# 2000 A33 Transmission problems



## mamoo (Dec 4, 2004)

Hi...

I am having problems with my transmission. the car has 33000 km on it. the transmission intermittently seems to 'disengage' when the car has been driving for more than 30 mins or so. if driving on the highway this will happen and pressing the gas only revs the car. But in traffic it will stick in one gear.

If i stop and put the car in neutral of park for a couple mins it works fine again for a while.

When the car is scanned it shows no problems.

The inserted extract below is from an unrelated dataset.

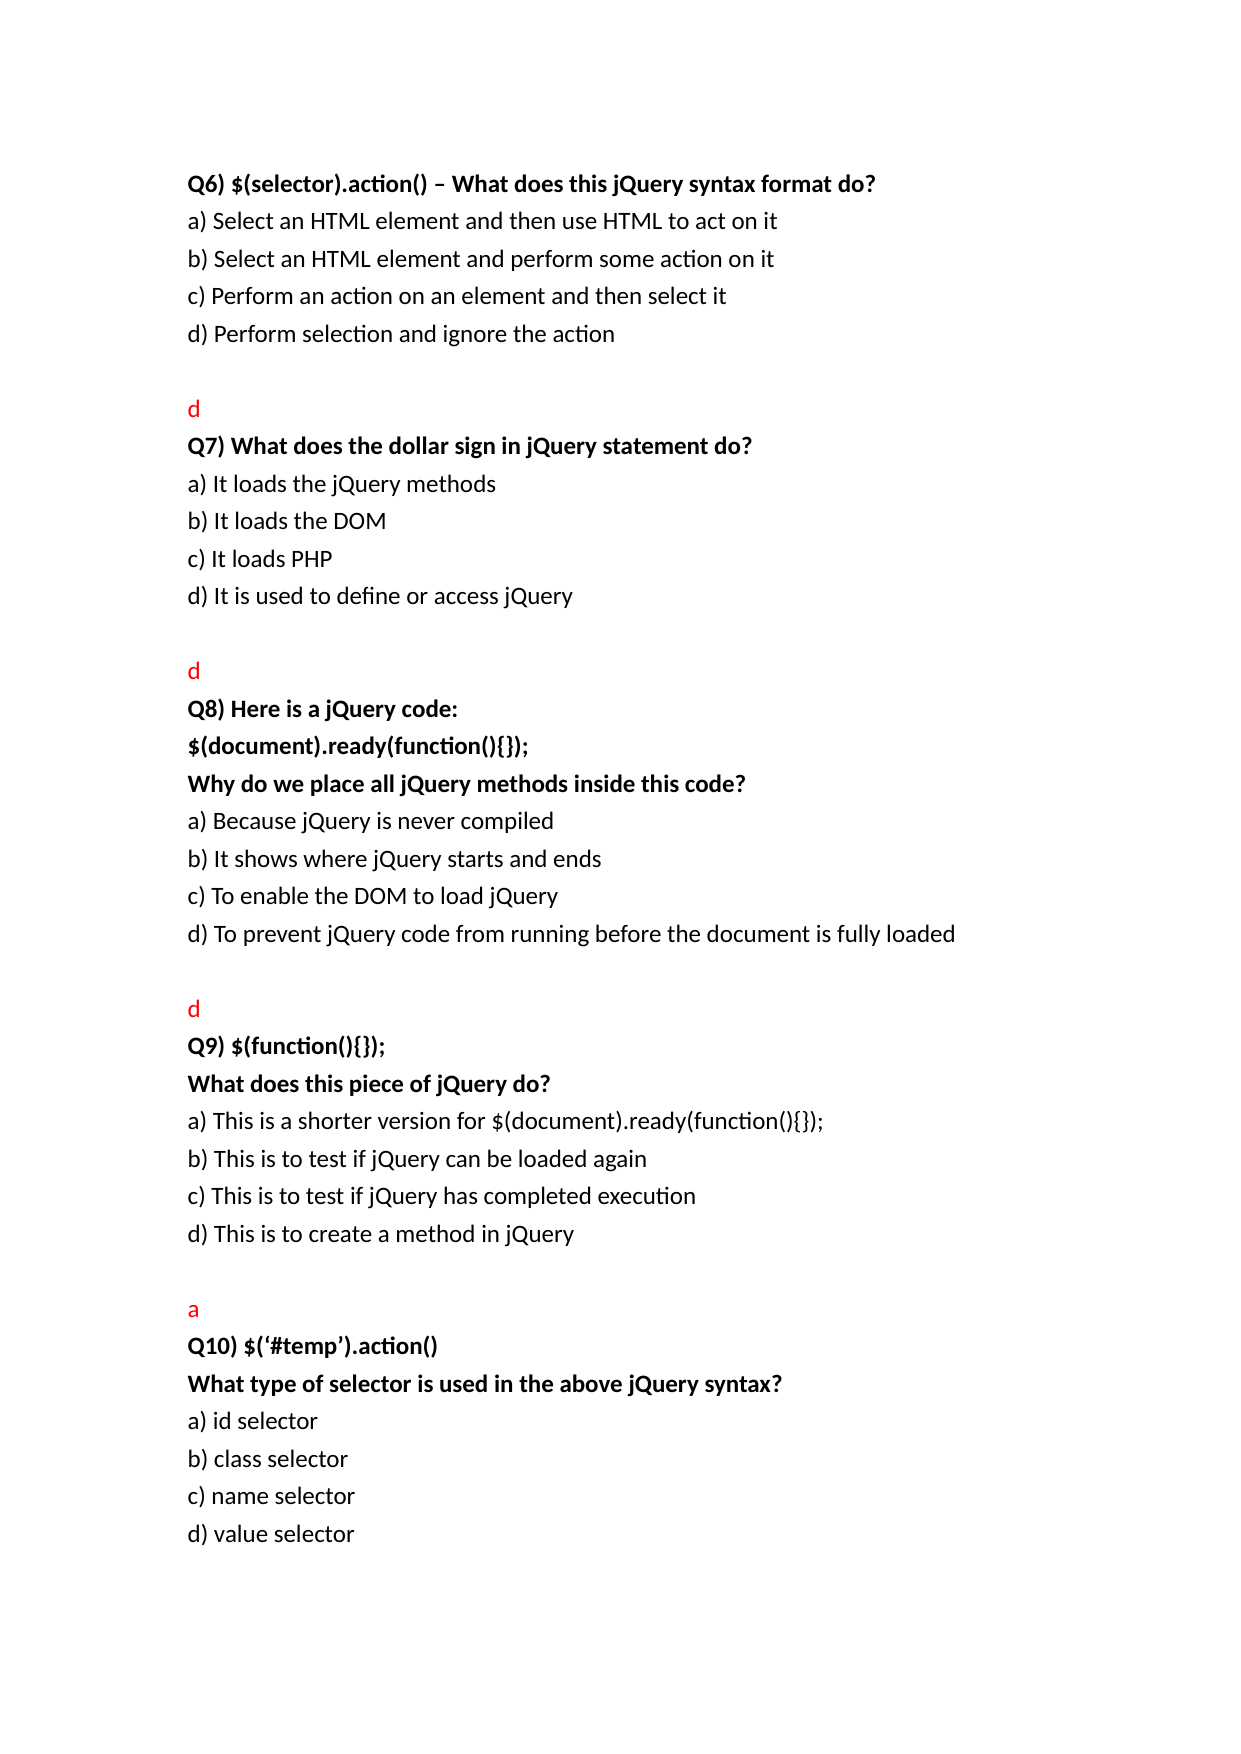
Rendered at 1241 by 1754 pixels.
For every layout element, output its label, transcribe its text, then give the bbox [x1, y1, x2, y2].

The car was bought in singapore.


Any help will be greatly appreciated in solving this problem.


----------



## LatinMax (Feb 23, 2003)

mamoo said:


> Hi...
> 
> I am having problems with my transmission. the car has 33000 km on it. the transmission intermittently seems to 'disengage' when the car has been driving for more than 30 mins or so. if driving on the highway this will happen and pressing the gas only revs the car. But in traffic it will stick in one gear.
> 
> ...


Try punching it of the line. If it revs up or slips before changing into 2nd then your tranny is slipping and needs to be rebuilt. This is a very common problem. Most guy do a aftermarket tranny cooler and upgraded VB to avoid this problem.
The factory tranny has a lag between gears so that you don't feel it change gears. But under heavy acceleration it damages the tranny.


----------



## pathfound1 (Apr 8, 2004)

*TRY THIS*



mamoo said:


> Hi...
> 
> I am having problems with my transmission. the car has 33000 km on it. the transmission intermittently seems to 'disengage' when the car has been driving for more than 30 mins or so. if driving on the highway this will happen and pressing the gas only revs the car. But in traffic it will stick in one gear.
> 
> ...


trying reving slowly up a steep hill and see how it travels..if it doesn;t go then your trans is done. but if it accelerates fine then it should be ok..maybe try fuel injection cleaners or take it to your nearest nissan dealership


----------



## Sterling2000 (Mar 11, 2003)

I'm on my third trans if that gives you any indicator as to the quality (73k miles)


----------



## e34bmw_a33max (Aug 6, 2003)

i just changed the trans fluid and it went back to normal.


----------



## Pumped (Oct 12, 2004)

my gearbox is being rebuilt at the moment 66,000km... was doing something similar, sounds like its on the way out..


----------



## am3rican (Feb 26, 2005)

mamoo said:


> Hi...
> 
> I am having problems with my transmission. the car has 33000 km on it. the transmission intermittently seems to 'disengage' when the car has been driving for more than 30 mins or so. if driving on the highway this will happen and pressing the gas only revs the car. But in traffic it will stick in one gear.
> 
> ...


definately seems like your transmission is about to go. same happened with a previous car that ended up seizing on the highway. if you high-rev your transmission often, it will generally be an indicator that your transmission will fail sooner or later. try driving your car up a steep hill as pathfound1 recommended.


----------



## Matt93SE (Sep 17, 2003)

WTF?

step number one is to check the trans fluid level and condition.
If it's low, fill it up. If it's not bright red and sweet smelling, then change it. if it's got a brown tint to it at all or smells burned, then it's worn out and needs replaced.


----------



## Pumped (Oct 12, 2004)

i recently had to buy a 2nd reconditioned tranny, mine collapsed... nissan wanted $7500 to fix it


----------